London, June 5: Jemima Khan has slapped down her younger brother, Ben Goldsmith, for suggesting Enoch Powell was right when he made his notorious "rivers of blood" speech in 1968 urging Britain to keep out non-white immigrants.
The debate has intensified after the terror attack at London Bridge on Saturday night but this time the focus is on what should be done to counter home-grown terrorists.
The sibling arguments come as the latest opinion poll suggests the election race is now really neck and neck - the Survation poll for TV's Good Morning Britain puts the Tories on 41.5 per cent with Labour on 40.4 per cent.
Ben, 36, an Eton-educated financier, reflected a common sentiment when he summoned Powell from the past: "How much blood constitutes a river? And when might we acknowledge that perhaps Enoch Powell had a point on the dangers of mass immigration?"
Jemima, who is 43, cautioned her brother: "Hysteria and scare-mongering doesn't help. London is a very safe city, relatively speaking."
She ridiculed her brother by suffixing his original comment with: "....said the grandson of a German Jewish immigrant" - referring to their Jewish paternal grandfather, Franck Goldschmidt.
After his family moved to Britain in 1895, Franck's name was anglicised to Frank Goldsmith. He went on to become Conservative MP for Stowmarket in Suffolk and fathered two sons, Teddy and Jimmy - the latter, Sir James Goldsmith, being the billionaire father to Jemima, Zac and Ben.
Others joined the Twitter debate, with Jemima, who was once married to former cricketer Imran Khan, receiving a grateful acknowledgement from Dr Ayesha PTI: "You have proved to be loyal to principles and honesty we Pakistanis thank you."

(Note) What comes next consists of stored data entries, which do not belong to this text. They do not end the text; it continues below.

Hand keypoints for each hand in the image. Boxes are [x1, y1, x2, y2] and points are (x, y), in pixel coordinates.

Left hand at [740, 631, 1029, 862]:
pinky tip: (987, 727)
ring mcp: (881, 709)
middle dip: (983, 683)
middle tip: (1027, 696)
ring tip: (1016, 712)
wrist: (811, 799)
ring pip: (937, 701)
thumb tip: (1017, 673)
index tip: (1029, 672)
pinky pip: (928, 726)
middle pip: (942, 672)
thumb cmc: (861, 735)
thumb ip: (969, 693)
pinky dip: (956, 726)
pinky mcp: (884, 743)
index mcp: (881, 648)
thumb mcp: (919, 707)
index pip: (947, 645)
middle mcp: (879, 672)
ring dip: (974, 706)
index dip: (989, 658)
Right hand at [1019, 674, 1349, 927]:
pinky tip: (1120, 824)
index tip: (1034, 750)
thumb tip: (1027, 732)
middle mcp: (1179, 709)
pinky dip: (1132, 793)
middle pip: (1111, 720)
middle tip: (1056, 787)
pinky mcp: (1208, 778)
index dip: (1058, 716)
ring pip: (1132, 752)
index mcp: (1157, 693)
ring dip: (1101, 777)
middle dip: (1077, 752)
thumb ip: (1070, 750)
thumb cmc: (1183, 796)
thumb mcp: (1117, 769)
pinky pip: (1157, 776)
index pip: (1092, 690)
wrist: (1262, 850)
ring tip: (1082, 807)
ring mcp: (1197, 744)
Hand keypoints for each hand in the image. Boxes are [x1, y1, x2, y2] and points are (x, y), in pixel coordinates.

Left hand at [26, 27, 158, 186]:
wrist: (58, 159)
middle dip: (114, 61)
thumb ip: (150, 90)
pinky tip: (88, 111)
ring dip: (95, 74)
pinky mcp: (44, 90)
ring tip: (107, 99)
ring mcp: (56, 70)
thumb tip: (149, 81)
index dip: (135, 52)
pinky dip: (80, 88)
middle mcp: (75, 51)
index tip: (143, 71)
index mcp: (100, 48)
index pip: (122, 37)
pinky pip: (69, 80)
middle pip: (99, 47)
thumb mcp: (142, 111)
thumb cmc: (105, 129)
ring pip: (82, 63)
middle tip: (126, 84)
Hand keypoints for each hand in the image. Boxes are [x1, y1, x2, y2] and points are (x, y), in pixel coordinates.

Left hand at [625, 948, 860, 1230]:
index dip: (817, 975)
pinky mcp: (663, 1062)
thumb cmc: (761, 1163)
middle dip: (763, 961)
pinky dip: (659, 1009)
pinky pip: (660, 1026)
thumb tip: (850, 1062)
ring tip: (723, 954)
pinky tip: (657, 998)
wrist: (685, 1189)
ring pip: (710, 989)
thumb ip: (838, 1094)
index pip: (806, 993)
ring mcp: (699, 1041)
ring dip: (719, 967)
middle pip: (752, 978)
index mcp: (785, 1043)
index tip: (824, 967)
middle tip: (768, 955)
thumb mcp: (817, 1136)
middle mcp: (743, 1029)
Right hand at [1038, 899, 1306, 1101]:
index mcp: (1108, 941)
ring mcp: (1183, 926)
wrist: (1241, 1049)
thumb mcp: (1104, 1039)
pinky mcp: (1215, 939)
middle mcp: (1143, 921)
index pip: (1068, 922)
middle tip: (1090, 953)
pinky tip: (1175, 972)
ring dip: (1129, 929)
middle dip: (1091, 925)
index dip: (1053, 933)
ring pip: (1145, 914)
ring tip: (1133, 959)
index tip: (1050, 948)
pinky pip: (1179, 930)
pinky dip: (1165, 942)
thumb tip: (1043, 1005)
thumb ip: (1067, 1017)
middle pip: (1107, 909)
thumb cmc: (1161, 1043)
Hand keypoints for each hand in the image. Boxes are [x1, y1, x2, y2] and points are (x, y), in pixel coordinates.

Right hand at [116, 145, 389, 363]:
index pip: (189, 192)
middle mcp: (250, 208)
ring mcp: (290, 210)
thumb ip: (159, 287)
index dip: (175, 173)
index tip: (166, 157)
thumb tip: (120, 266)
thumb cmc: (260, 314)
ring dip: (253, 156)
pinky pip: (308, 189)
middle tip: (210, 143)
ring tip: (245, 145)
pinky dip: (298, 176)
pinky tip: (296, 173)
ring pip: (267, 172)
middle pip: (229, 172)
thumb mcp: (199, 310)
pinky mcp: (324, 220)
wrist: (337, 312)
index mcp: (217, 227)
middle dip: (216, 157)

British police today named two of the three attackers as Khuram Shazad Butt and Rachid Redouane, Reuters reported.
The three, who were in a white van which knocked down pedestrians, ran into nearby restaurants and pubs where they slashed victims at random with long knives.
Seven women and five men, aged between 19 and 60, were arrested under the Terrorism Act in Barking on Sunday. A 55-year-old man was later released without charge.
With three days to go before the general election this Thursday, both Theresa May and her Labour challenger, Jeremy Corbyn, have made security their priority issue.
Corbyn called for May's resignation as Prime Minister on the grounds that she had cut police numbers by 20,000 and impaired their ability to keep track of an estimated 23,000 terror suspects in the UK.
Asked by ITV News if he backed calls for May to resign, he said: "Indeed I would, because there's been calls made by a lot of very responsible people on this who are very worried that she was at the home office for all this time, presided over these cuts in police numbers and is now saying that we have a problem - yes, we do have a problem, we should never have cut the police numbers."
His comments came after Steve Hilton, a former adviser to David Cameron in Number 10, said May was "responsible for security failures of London Bridge, Manchester, Westminster Bridge" and "should be resigning, not seeking re-election".
May retaliated by saying that the debate was "also about the powers you give to the police and I have been responsible for giving the police extra powers to deal with terrorism. Jeremy Corbyn has boasted that he has opposed those powers - and opposed the powers for anti-terror actions throughout his time in parliament".
And, unlike the Labour leader, "I also support, absolutely, shoot-to-kill and I think what we saw on our streets on Saturday was how important that was".